GPU enabled nodes—ArcGIS Enterprise on Kubernetes

Kubernetes includes support for managing graphical processing units (GPUs) across different nodes in a cluster, using device plugins.

In ArcGIS Enterprise on Kubernetes, you can implement a device plugin to enable GPU nodes in a cluster, to optimize GIS workflows, such as those pertaining to raster analytics and deep learning. By default, capabilities such as raster analytics are configured to run in CPU mode but also provide the flexibility to run in GPU mode when these resources are available.

Consideration for the availability and utilization of GPU in a cluster is optional, as it will incur additional cost.

To enable GPU, a NVIDIA device plugin for Kubernetes is required. The NVIDIA device plugin for Kubernetes is a daemonset that allows you to expose the number of GPUs on each node of a cluster, run GPU enabled containers, and track the health of the GPUs.

Note:

At this release, ArcGIS Enterprise on Kubernetes is only supported with NVIDIA GPUs.

Enable GPU

Steps to enable GPU for your organization include the following, which are specific to your environment and preferences.

Complete steps to configure raster analytics or another capability for which you want to use GPU-enabled nodes.
Verify whether your instance has the device plugin installed.
Many cloud environments are preconfigured with GPU nodes. If the device plugin is not installed, see the NVIDIA device plugin for Kubernetes documentation for details and installation steps. If you've deployed on-premises, your administrator must enable GPU on each node in a cluster.
To leverage GPU enabled nodes for your organization's GIS workflows, set requests and limits for GPU.
Optionally, to run GPU workloads exclusively on GPU nodes, configure node affinity and tolerations.

Set requests and limits for GPU

Use the ArcGIS Enterprise Administrator API Directory to set requests and limits for GPU for each of the following deployments:

system-rasteranalysistools-gpsyncserver (used for training models)
system-rasterprocessinggpu-dpserver (used for processing)

Sign in to the ArcGIS Enterprise Administrator API Directory as an administrator.
Click System > Deployments.

▬▬▬

→ **SHORT PROBLEM 1**:
According to the GPU nodes page, which GPUs does ArcGIS Enterprise on Kubernetes support at this release?

→ **Stored entries**:
▬▬▬

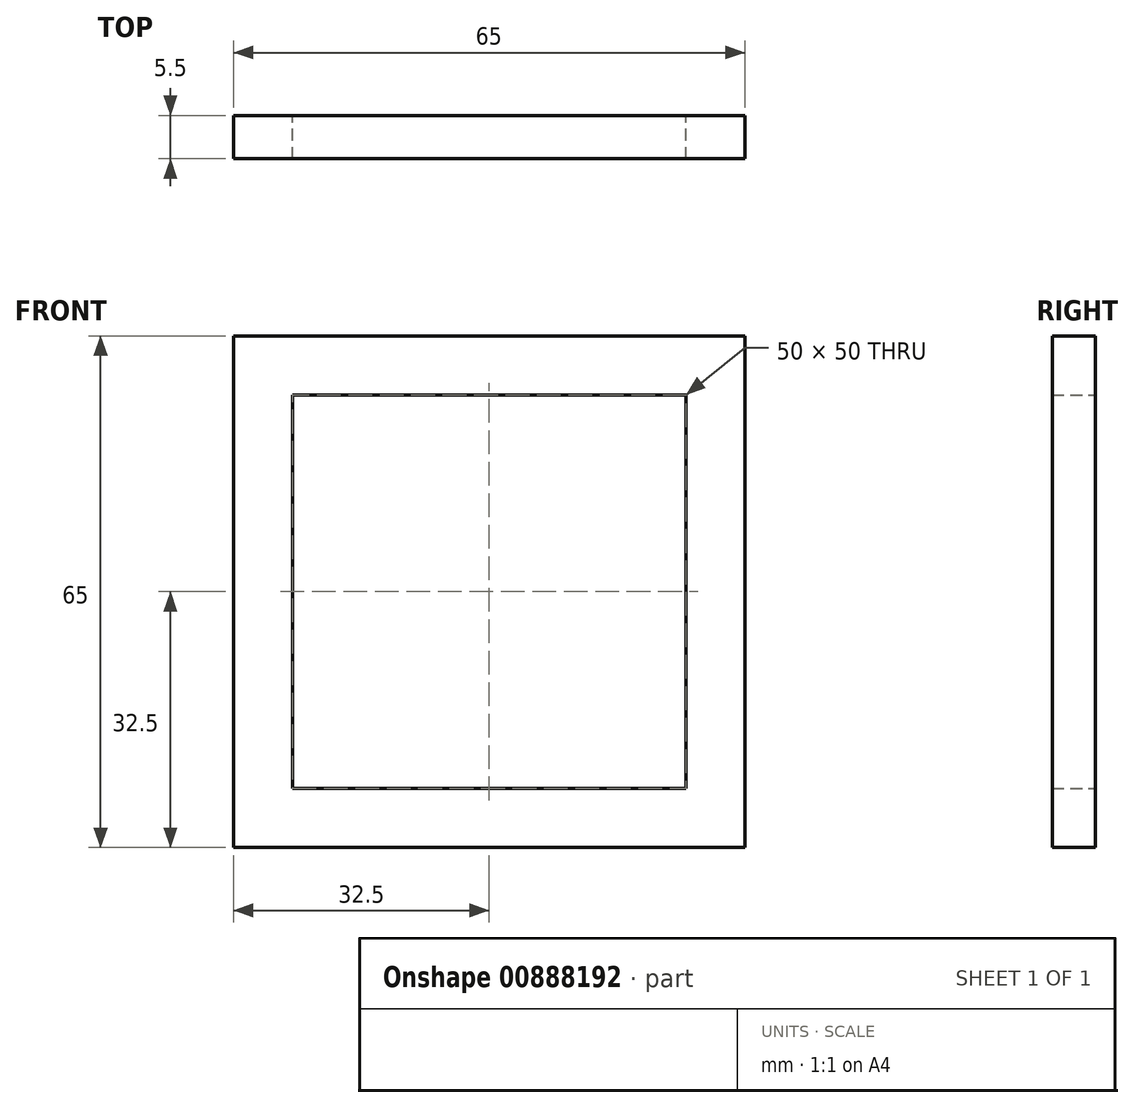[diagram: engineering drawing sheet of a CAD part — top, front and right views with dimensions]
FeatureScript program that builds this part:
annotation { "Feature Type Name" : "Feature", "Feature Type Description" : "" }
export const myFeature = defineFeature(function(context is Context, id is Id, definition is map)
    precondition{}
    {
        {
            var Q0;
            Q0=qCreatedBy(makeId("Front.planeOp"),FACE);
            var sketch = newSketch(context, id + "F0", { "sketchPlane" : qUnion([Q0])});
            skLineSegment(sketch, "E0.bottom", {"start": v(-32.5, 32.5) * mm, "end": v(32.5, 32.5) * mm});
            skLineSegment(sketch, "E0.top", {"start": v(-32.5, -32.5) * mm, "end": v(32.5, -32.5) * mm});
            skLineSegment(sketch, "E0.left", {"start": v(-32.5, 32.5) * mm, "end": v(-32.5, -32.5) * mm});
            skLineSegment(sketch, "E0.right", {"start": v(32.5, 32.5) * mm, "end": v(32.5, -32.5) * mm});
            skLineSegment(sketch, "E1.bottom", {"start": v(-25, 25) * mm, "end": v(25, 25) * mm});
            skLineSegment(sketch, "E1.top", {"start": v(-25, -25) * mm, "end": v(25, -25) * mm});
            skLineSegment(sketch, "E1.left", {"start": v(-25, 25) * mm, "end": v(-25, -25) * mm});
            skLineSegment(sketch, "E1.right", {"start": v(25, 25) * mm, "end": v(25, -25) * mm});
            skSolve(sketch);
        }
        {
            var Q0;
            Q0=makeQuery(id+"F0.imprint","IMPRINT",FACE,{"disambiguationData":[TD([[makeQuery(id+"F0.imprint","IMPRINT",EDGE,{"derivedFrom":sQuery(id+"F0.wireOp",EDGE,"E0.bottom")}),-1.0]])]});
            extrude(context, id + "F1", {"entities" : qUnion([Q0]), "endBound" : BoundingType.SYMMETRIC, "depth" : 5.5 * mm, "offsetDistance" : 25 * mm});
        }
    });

▬▬▬

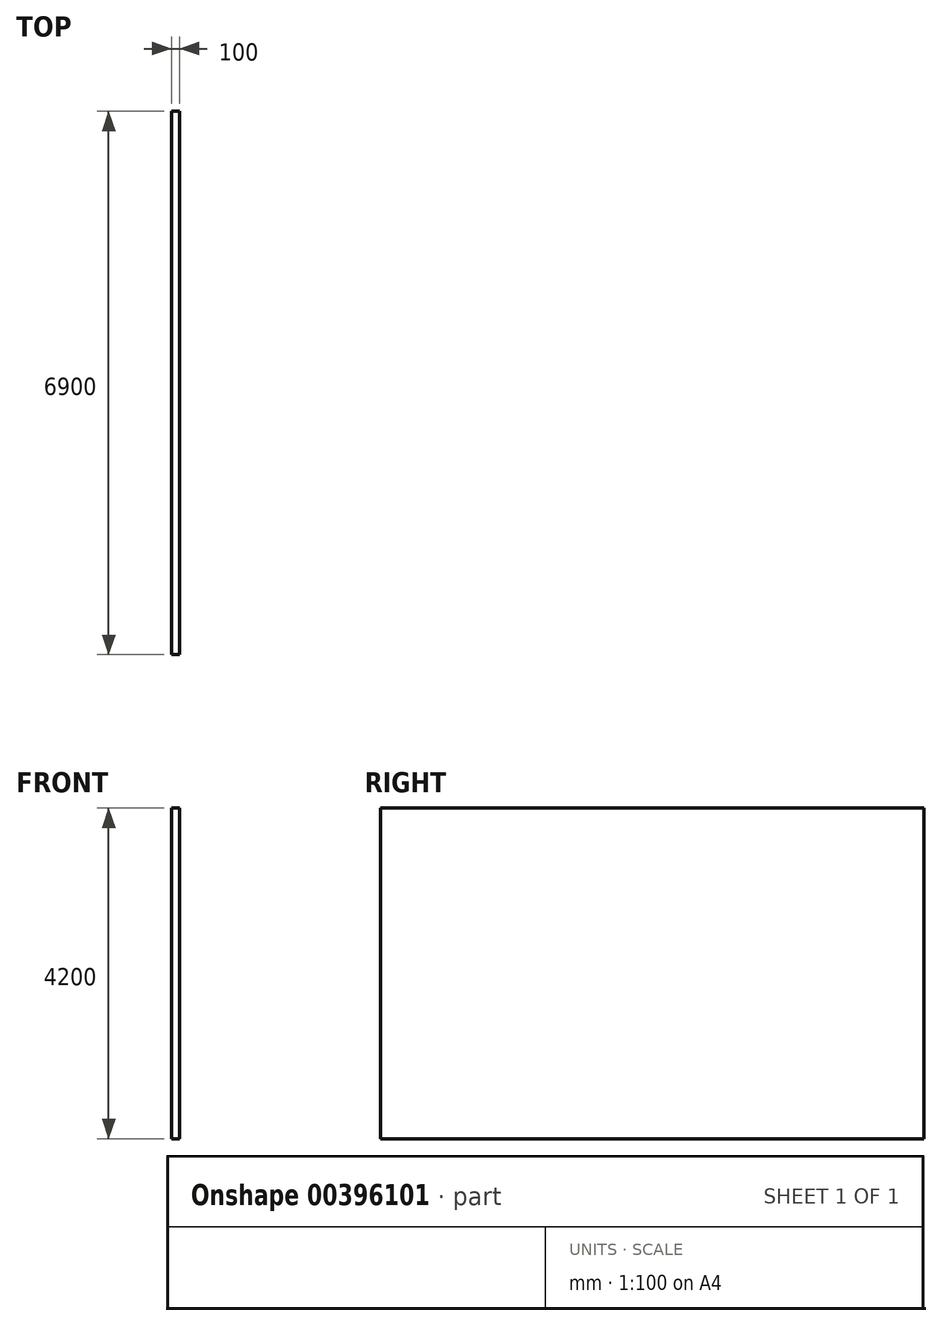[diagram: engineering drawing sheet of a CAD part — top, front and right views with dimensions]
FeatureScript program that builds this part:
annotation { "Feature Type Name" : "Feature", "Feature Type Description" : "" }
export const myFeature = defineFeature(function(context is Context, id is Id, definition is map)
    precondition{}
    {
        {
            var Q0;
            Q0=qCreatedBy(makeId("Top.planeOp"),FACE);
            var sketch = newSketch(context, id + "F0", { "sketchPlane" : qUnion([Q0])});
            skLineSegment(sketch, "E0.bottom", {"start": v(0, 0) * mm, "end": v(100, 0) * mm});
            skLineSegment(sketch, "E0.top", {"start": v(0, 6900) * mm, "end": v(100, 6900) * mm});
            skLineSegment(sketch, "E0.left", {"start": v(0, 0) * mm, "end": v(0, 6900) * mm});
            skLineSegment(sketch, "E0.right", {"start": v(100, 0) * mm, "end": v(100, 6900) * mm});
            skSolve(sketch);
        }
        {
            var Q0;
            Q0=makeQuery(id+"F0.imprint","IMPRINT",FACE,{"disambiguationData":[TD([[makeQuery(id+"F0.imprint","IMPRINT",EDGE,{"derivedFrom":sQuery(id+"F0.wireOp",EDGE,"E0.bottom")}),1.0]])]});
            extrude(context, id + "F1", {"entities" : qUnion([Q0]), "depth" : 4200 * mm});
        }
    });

▬▬▬

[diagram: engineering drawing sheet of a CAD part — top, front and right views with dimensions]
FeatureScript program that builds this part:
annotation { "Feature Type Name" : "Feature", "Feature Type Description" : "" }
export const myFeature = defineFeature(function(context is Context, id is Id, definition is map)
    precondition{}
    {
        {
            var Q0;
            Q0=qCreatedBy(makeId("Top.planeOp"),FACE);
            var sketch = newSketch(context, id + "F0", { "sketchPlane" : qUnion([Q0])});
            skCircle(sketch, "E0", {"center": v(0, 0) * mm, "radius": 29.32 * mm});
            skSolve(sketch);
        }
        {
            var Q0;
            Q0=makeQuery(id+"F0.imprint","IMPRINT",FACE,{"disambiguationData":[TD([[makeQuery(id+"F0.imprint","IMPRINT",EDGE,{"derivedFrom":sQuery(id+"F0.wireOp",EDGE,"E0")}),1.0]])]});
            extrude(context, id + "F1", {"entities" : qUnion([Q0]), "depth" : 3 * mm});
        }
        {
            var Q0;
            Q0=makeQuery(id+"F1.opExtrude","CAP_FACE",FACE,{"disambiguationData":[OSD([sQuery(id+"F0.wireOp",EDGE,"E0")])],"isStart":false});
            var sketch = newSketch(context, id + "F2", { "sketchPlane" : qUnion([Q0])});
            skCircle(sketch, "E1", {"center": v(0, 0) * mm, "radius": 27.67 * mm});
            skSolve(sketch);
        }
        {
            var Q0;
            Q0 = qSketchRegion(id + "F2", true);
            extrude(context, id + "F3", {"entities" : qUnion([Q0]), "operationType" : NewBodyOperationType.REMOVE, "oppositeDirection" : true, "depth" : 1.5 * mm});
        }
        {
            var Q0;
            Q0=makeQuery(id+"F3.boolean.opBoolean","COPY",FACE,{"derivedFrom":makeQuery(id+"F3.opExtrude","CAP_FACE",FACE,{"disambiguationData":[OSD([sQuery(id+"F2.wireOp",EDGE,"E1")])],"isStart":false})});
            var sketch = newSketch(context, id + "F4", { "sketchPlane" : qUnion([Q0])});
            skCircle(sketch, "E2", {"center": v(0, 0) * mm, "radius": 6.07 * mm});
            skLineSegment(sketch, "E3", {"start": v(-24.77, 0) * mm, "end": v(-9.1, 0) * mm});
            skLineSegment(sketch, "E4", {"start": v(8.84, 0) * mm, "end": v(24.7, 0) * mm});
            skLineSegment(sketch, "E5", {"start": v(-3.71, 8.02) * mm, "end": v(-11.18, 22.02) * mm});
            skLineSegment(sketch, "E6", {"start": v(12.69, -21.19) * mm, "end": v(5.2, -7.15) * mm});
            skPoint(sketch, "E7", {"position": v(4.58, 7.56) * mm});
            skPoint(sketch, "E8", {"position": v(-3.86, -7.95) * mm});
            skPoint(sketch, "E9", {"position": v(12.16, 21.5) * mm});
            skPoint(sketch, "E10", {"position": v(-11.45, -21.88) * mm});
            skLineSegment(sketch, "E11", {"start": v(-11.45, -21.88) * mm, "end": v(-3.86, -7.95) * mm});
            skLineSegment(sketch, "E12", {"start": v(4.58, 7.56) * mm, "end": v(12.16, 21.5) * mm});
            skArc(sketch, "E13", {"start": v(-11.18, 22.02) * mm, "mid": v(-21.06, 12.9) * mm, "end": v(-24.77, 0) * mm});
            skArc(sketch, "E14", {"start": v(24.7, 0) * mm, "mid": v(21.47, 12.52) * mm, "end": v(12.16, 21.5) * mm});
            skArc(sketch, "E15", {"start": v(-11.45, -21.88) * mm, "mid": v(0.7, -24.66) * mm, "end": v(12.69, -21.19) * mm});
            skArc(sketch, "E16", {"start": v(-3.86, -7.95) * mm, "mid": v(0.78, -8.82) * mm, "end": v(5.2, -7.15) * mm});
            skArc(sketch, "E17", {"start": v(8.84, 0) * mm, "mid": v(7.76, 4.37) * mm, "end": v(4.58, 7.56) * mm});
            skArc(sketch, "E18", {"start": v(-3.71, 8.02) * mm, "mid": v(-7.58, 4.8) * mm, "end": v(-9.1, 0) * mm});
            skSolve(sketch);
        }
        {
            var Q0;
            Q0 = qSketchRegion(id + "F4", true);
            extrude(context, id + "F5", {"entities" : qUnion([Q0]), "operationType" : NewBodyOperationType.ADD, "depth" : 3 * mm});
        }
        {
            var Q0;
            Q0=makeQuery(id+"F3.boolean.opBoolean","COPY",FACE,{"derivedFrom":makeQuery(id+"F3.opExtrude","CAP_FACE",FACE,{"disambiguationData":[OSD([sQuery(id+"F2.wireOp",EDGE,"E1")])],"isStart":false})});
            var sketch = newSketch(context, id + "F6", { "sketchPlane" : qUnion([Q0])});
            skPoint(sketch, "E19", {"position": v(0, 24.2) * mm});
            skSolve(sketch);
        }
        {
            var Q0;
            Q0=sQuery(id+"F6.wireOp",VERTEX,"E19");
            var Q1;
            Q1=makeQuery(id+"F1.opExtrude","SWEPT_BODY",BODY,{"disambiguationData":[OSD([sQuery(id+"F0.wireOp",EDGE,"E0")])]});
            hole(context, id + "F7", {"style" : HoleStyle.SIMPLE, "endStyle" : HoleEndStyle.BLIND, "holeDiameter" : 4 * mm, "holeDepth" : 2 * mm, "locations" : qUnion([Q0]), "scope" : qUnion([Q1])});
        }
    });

▬▬▬

→ **SHORT PROBLEM 2**:
Pull out each line of the records that includes the string "center".

→ **SOLUTION 1**:
Only NVIDIA GPUs.

→ **SOLUTION 2**:
            skCircle(sketch, "E0", {"center": v(0, 0) * mm, "radius": 29.32 * mm});
            skCircle(sketch, "E1", {"center": v(0, 0) * mm, "radius": 27.67 * mm});
            skCircle(sketch, "E2", {"center": v(0, 0) * mm, "radius": 6.07 * mm});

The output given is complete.